Blaine shook his head.
“Me neither. But frankly, stranger, I thought everybody on Earth and all the planets knew about the Hereafter building. Do you mind my asking where you’re from?”
“Not at all,” Blaine said. He wondered if he should proclaim himself a man from the past. No, it was hardly the thing to tell a perfect stranger. The man might call a cop. He'd better be from somewhere else.
“You see,” Blaine said. “I'm from — Brazil.”
“Oh?”
“Yes. Upper Amazon Valley. My folks went there when I was a kid. Rubber plantation. Dad just died, so I thought I'd have a look at New York,”
“I hear it's still pretty wild down there,” the man said.
Blaine nodded, relieved that his story wasn't being questioned. But perhaps it wasn't a very strange story for this day and age. In any event, he had found a home.
“Myself,” the man said, “I'm from Mexican Hat, Arizona. The name's Orc, Carl Orc. Blaine? Glad to meet you, Blaine. You know, I came here to cast a look around this New York and find out what they’re always boasting about. It's interesting enough, but these folks are just a little too up and roaring for me, if you catch my meaning. I don't mean to say we’re pokey back home. We’re not. But these people bounce around like an ape with a stick in his line.”
“I know just what you mean,” Blaine said.
For a few minutes they discussed the jittery, frantic, compulsive habits of New Yorkers, comparing them with the sane, calm, pastoral life in Mexican Hat and the Upper Amazon Valley. These people, they agreed, just didn't know how to live. “Blaine,” said Orc, “I'm glad I ran into you. What say we get ourselves a drink?”
“Fine,” Blaine said. Through a man like Carl Orc he might find a way out of his immediate difficulties. Perhaps he could get a job in Mexican Hat.
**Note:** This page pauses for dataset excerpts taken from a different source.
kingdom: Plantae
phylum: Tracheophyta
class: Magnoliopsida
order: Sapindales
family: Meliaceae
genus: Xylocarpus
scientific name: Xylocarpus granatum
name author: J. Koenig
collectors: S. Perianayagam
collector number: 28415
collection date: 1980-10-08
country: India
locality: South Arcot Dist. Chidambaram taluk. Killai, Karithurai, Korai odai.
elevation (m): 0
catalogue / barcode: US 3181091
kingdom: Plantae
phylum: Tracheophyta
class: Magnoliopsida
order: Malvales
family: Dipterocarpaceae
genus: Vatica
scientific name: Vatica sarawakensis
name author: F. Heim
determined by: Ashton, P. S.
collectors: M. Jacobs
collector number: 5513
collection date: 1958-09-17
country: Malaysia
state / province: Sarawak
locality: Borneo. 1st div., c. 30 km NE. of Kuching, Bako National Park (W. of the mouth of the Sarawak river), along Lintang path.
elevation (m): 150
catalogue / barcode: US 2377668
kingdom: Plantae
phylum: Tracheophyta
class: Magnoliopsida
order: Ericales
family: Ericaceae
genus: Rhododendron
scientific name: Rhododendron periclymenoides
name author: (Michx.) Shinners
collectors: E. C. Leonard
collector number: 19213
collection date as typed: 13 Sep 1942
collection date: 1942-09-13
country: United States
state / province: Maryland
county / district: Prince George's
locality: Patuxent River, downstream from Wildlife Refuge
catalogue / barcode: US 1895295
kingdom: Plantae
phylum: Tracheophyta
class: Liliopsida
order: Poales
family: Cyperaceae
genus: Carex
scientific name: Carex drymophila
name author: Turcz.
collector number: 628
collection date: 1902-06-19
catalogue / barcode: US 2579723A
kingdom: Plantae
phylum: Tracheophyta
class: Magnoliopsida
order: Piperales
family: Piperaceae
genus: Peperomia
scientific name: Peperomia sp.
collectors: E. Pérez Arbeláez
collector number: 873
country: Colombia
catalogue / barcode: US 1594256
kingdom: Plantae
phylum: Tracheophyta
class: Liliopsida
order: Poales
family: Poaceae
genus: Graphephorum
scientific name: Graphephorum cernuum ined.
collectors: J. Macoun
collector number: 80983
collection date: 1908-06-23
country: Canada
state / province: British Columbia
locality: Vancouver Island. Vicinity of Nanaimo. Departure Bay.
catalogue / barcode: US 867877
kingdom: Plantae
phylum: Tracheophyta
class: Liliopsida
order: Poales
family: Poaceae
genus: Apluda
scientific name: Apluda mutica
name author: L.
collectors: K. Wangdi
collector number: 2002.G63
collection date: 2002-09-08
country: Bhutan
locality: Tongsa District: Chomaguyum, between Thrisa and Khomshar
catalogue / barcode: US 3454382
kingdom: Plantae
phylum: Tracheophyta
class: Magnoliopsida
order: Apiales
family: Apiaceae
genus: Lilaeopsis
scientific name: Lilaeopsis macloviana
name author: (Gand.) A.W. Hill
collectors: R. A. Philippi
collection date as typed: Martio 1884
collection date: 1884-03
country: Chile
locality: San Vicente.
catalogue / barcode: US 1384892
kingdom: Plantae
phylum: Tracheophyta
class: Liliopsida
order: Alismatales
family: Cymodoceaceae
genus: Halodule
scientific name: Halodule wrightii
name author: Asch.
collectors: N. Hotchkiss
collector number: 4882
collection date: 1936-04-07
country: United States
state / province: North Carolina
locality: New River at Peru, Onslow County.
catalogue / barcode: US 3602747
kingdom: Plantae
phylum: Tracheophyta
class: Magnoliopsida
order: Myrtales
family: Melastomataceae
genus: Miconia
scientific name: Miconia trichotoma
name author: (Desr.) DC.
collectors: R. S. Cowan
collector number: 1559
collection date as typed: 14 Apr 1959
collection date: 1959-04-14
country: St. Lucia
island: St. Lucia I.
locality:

He could plead Brazil and amnesia to excuse his lack of present-day knowledge. Then he remembered that he had no money. He started a halting explanation of how he had accidentally left his wallet in his hotel. But Orc stopped him in mid-sentence.
“Look here, Blaine,” Orc said, fixing him with his narrow blue eyes, “I want to tell you something. A story like that wouldn't cut marg with most people. But I figure I'm somewhat of a judge of character. Can't say I've been wrong too often. I'm not exactly what you'd call a poor man, so what say we have the evening on me?”
“Really,” Blaine said, “I couldn't —”
“Not another word,” Orc said decisively. “Tomorrow evening is on you, if you insist. But right now, let us proceed to inspect the internal nocturnal movements of this edgy little old town.”
It was, Blaine decided, as good as any other way of finding out about the future. After all, nothing could be more revealing than what people did for pleasure. Through games and drunkenness, man exhibits his essential attitudes toward his environment, and shows his disposition toward the questions of life, death, fate and free will. What better symbol of Rome than the circus? What better crystallization of the American West than the rodeo? Spain had its bullfights and Norway its ski-jumps. What sport, recreation or pastime would similarly reveal the New York of 2110? He would find out. And surely, to experience this in all its immediacy was better than reading about it in some dusty library, and infinitely more entertaining.
“Suppose we have a look at the Martian Quarter?” Orc asked.
“Lead away,” Blaine said, well-pleased at the chance to combine pleasure with stern necessity.
Orc led the way through a maze of streets and levels, through underground arcades and overhead ramps, by foot, escalator, subway and helicab. The interlocking complexity of streets and levels didn't impress the lean Westerner. Phoenix was laid out in the same way, he said, although admittedly on a smaller scale.
They went to a small restaurant that called itself the “Red Mars”, and advertised a genuine South Martian cuisine. Blaine had to confess he had never eaten Martian food. Orc had sampled it several times in Phoenix.
“It's pretty good,” he told Blaine, “but it doesn't stick to your ribs. Later we'll have a steak.”
The menu was written entirely in Martian, and no English translation was included. Blaine recklessly ordered the Number One Combination, as did Orc. It came, a strange-looking mess of shredded vegetables and bits of meat. Blaine tasted, and nearly dropped his fork in surprise. “It's exactly like Chinese food!”